*PROBLEM*
Turn the listing below into a Markdown table with the columns Row and Text, giving each non-blank line its own numbered row. Leave the pictures out.

*MATERIAL FOR THE TASK*
--
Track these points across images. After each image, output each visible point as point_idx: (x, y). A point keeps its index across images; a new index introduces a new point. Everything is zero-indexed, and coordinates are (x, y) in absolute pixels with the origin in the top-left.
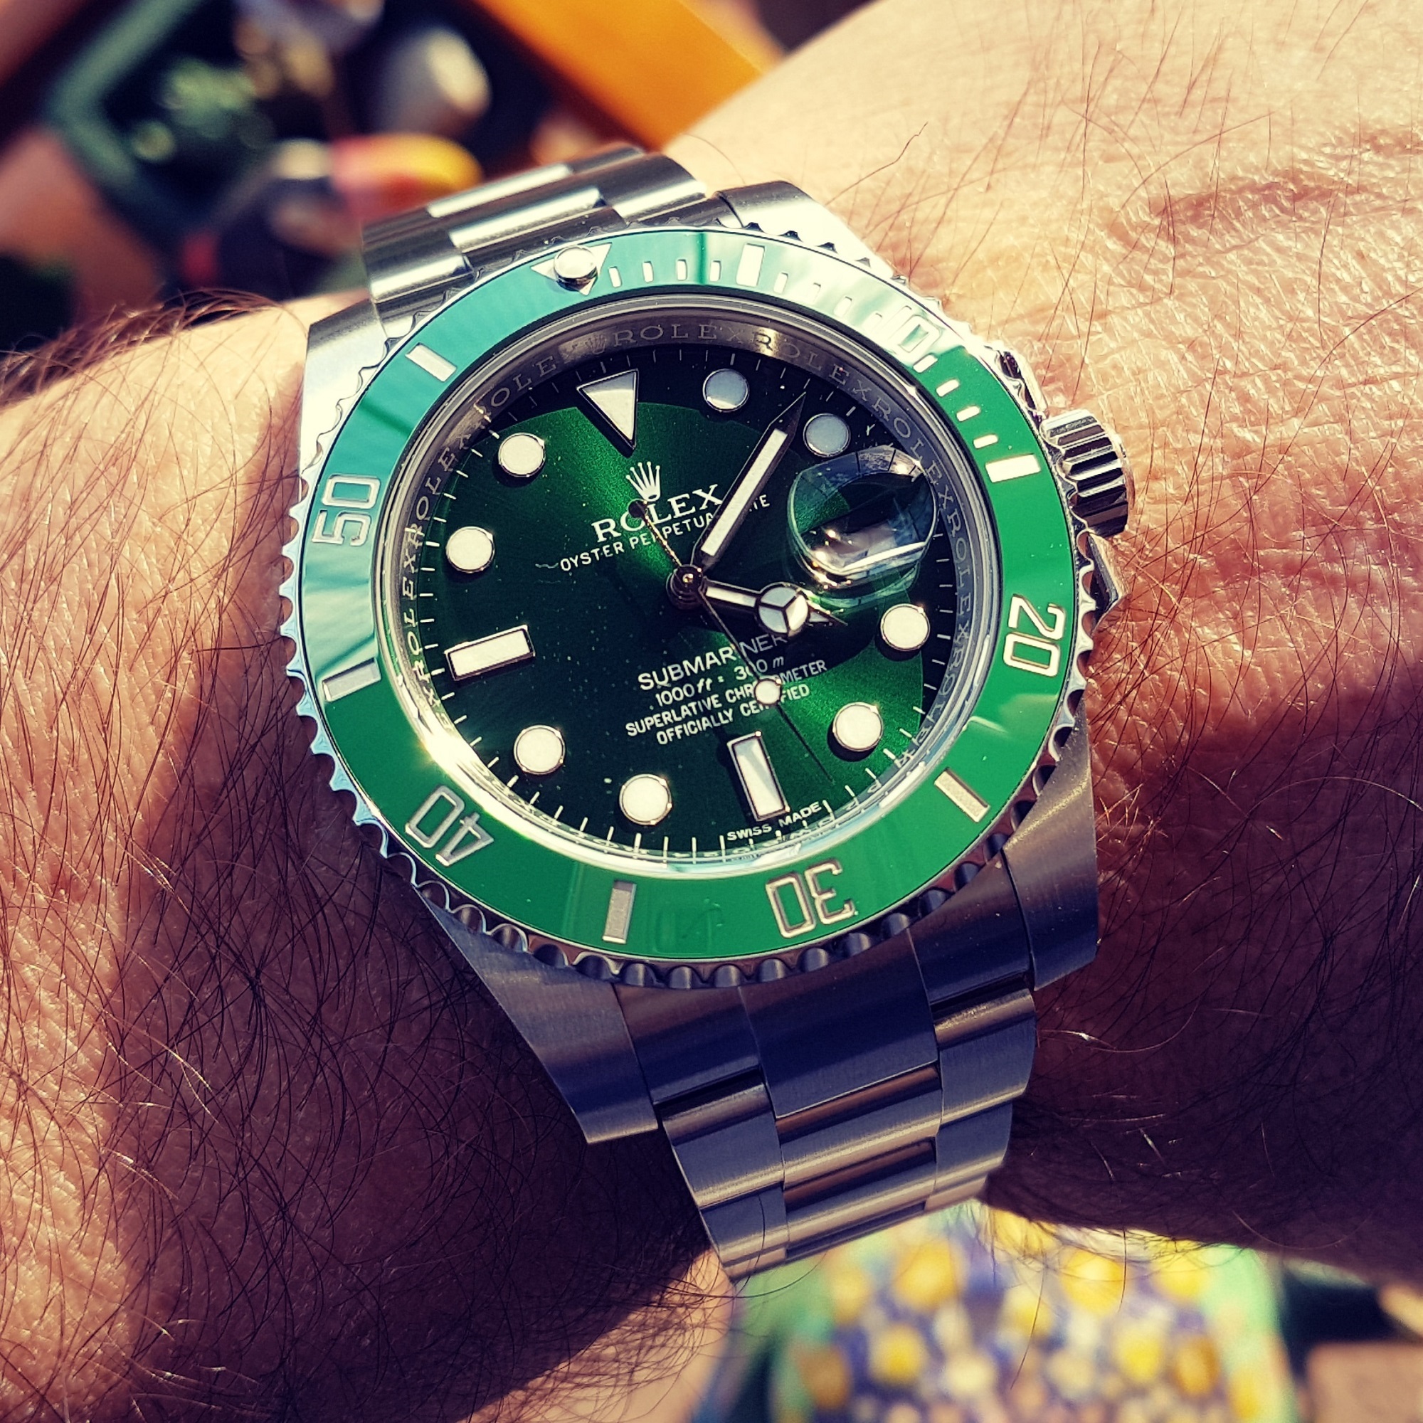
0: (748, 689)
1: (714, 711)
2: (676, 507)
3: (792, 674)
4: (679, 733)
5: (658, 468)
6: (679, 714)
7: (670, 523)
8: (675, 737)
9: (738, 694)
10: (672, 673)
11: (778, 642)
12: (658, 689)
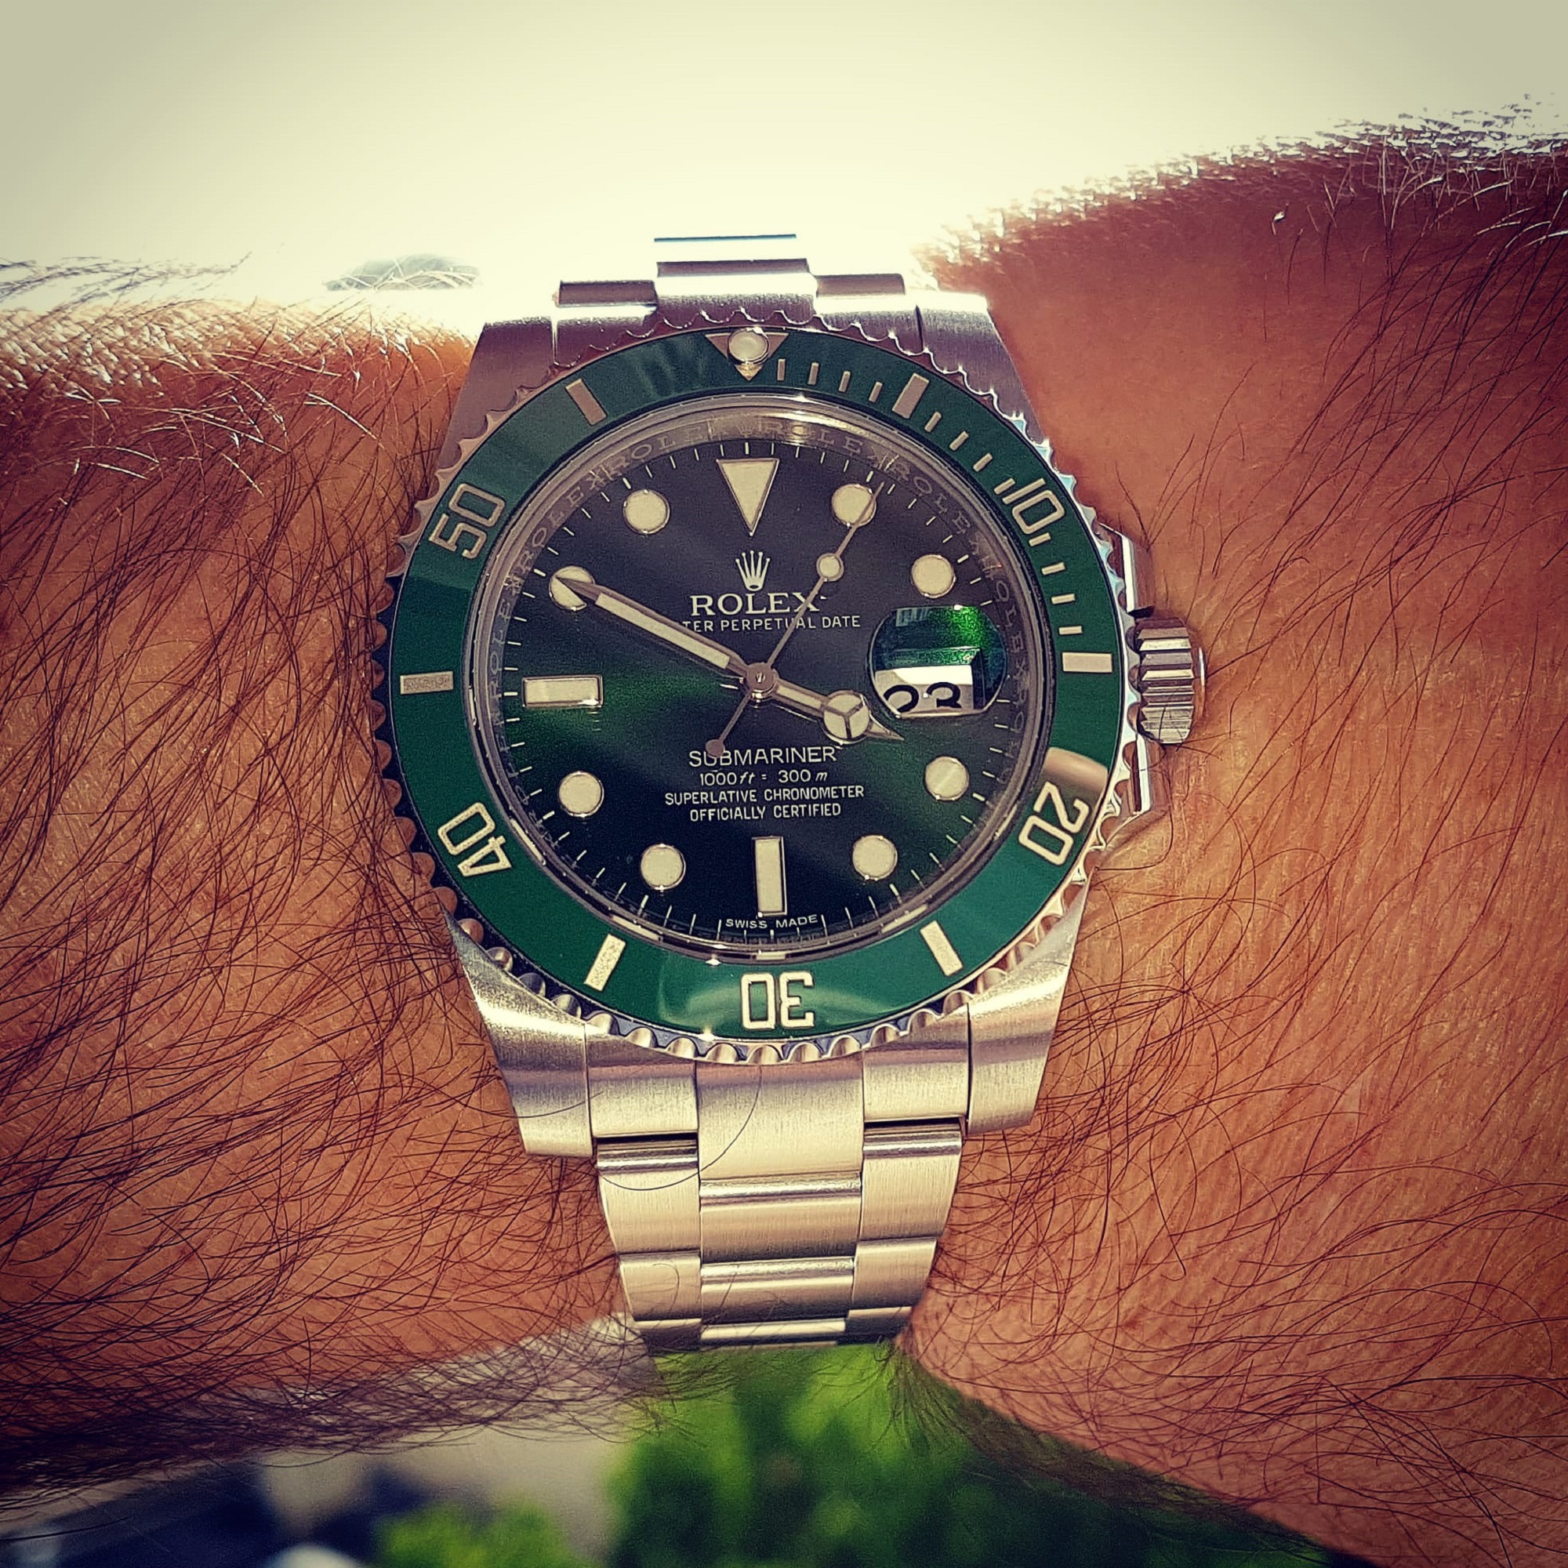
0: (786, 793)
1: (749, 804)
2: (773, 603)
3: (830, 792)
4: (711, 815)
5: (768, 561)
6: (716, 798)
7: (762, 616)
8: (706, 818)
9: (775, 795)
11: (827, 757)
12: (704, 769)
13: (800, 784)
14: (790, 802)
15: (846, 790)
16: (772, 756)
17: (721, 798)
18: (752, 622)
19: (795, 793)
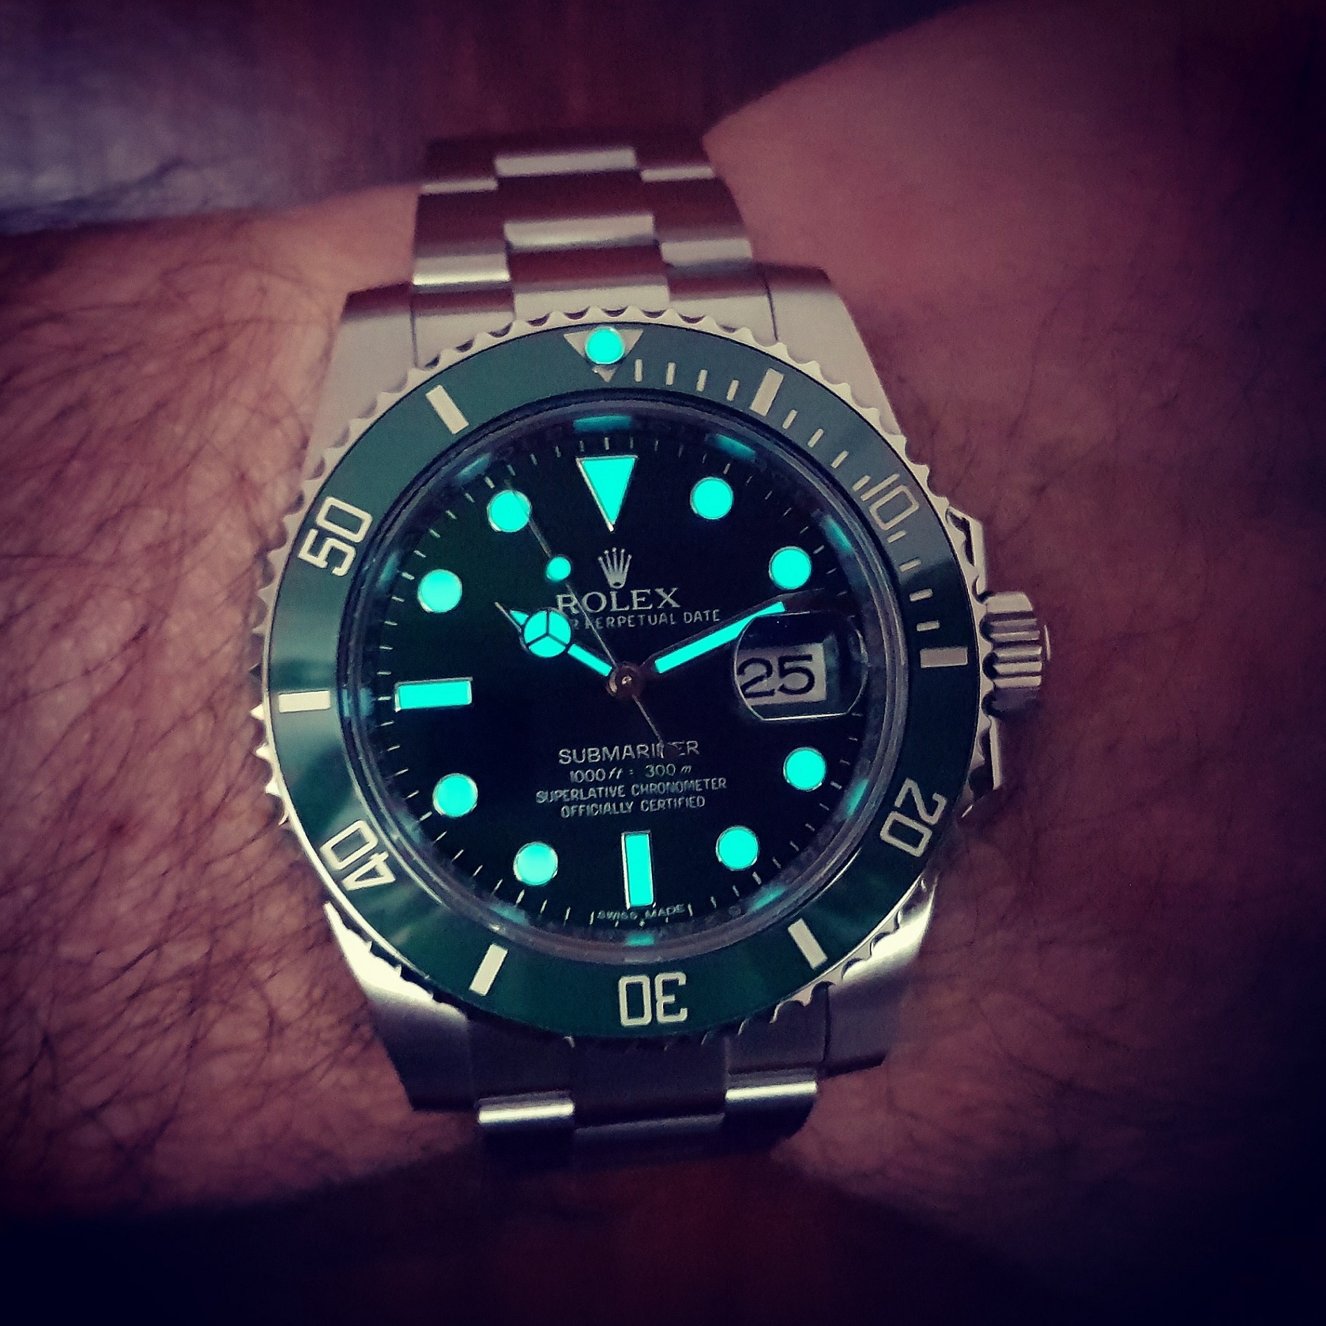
--
*RESPONSE TO THE TASK*
| Row | Text |
|---|---|
| 1 | Track these points across images. After each image, output each visible point as point_idx: (x, y). A point keeps its index across images; a new index introduces a new point. Everything is zero-indexed, and coordinates are (x, y) in absolute pixels with the origin in the top-left. |
| 2 | 0: (748, 689) |
| 3 | 1: (714, 711) |
| 4 | 2: (676, 507) |
| 5 | 3: (792, 674) |
| 6 | 4: (679, 733) |
| 7 | 5: (658, 468) |
| 8 | 6: (679, 714) |
| 9 | 7: (670, 523) |
| 10 | 8: (675, 737) |
| 11 | 9: (738, 694) |
| 12 | 10: (672, 673) |
| 13 | 11: (778, 642) |
| 14 | 12: (658, 689) |
| 15 | 0: (786, 793) |
| 16 | 1: (749, 804) |
| 17 | 2: (773, 603) |
| 18 | 3: (830, 792) |
| 19 | 4: (711, 815) |
| 20 | 5: (768, 561) |
| 21 | 6: (716, 798) |
| 22 | 7: (762, 616) |
| 23 | 8: (706, 818) |
| 24 | 9: (775, 795) |
| 25 | 11: (827, 757) |
| 26 | 12: (704, 769) |
| 27 | 13: (800, 784) |
| 28 | 14: (790, 802) |
| 29 | 15: (846, 790) |
| 30 | 16: (772, 756) |
| 31 | 17: (721, 798) |
| 32 | 18: (752, 622) |
| 33 | 19: (795, 793) |